YOUR OBJECTIVE -> Could you rewrite the part of the records that opens with the line containing "Я слушал и ликовал: гроза миновала, отец" and closes with the line containing "крыльев-плавников да из хвоста с шипами.", replacing "лодке" with "шлюпке" and leaving everything else unchanged?

━━ RECORDS SUPPLIED ━━

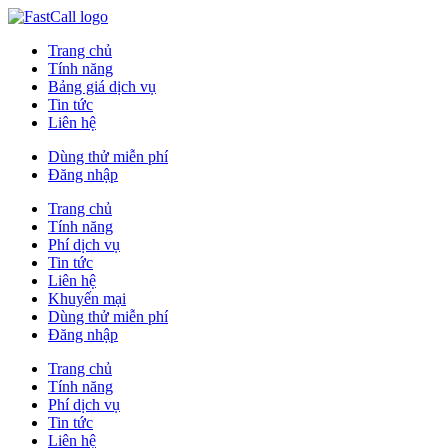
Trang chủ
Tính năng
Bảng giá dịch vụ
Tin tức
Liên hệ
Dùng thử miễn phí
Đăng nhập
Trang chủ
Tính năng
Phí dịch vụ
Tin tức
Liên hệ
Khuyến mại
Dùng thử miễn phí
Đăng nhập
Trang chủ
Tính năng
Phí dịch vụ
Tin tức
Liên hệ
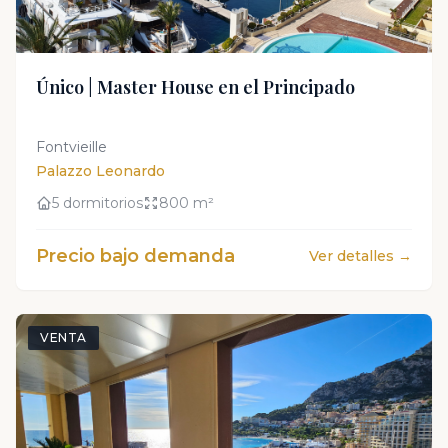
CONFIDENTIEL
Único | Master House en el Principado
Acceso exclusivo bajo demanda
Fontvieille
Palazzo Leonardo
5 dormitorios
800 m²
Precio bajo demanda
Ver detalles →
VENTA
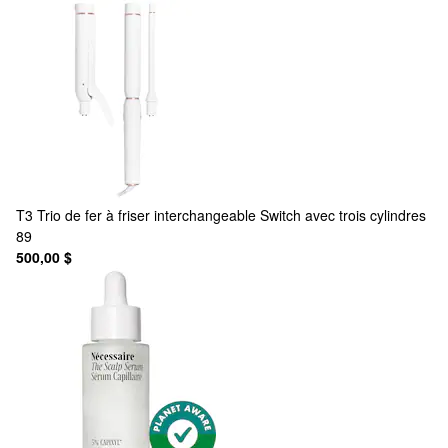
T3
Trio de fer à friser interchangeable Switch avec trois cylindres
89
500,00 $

━━━
━━ RECORDS SUPPLIED ━━

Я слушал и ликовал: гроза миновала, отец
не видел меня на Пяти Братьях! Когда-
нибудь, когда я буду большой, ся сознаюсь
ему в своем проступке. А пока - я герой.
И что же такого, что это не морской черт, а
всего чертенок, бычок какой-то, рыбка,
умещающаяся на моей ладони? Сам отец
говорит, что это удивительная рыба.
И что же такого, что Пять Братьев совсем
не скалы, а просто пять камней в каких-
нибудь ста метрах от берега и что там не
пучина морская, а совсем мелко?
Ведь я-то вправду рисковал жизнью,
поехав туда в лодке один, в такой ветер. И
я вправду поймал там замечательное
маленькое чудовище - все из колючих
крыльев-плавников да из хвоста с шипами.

━━━
━━ RECORDS SUPPLIED ━━

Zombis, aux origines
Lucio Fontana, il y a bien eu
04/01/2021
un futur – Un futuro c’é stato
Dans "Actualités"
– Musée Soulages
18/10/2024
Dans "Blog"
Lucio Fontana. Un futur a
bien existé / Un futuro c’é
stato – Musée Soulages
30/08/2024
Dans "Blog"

━━━

WRITTEN RESPONSE ->
Я слушал и ликовал: гроза миновала, отец
не видел меня на Пяти Братьях! Когда-
нибудь, когда я буду большой, ся сознаюсь
ему в своем проступке. А пока - я герой.
И что же такого, что это не морской черт, а
всего чертенок, бычок какой-то, рыбка,
умещающаяся на моей ладони? Сам отец
говорит, что это удивительная рыба.
И что же такого, что Пять Братьев совсем
не скалы, а просто пять камней в каких-
нибудь ста метрах от берега и что там не
пучина морская, а совсем мелко?
Ведь я-то вправду рисковал жизнью,
поехав туда в шлюпке один, в такой ветер. И
я вправду поймал там замечательное
маленькое чудовище - все из колючих
крыльев-плавников да из хвоста с шипами.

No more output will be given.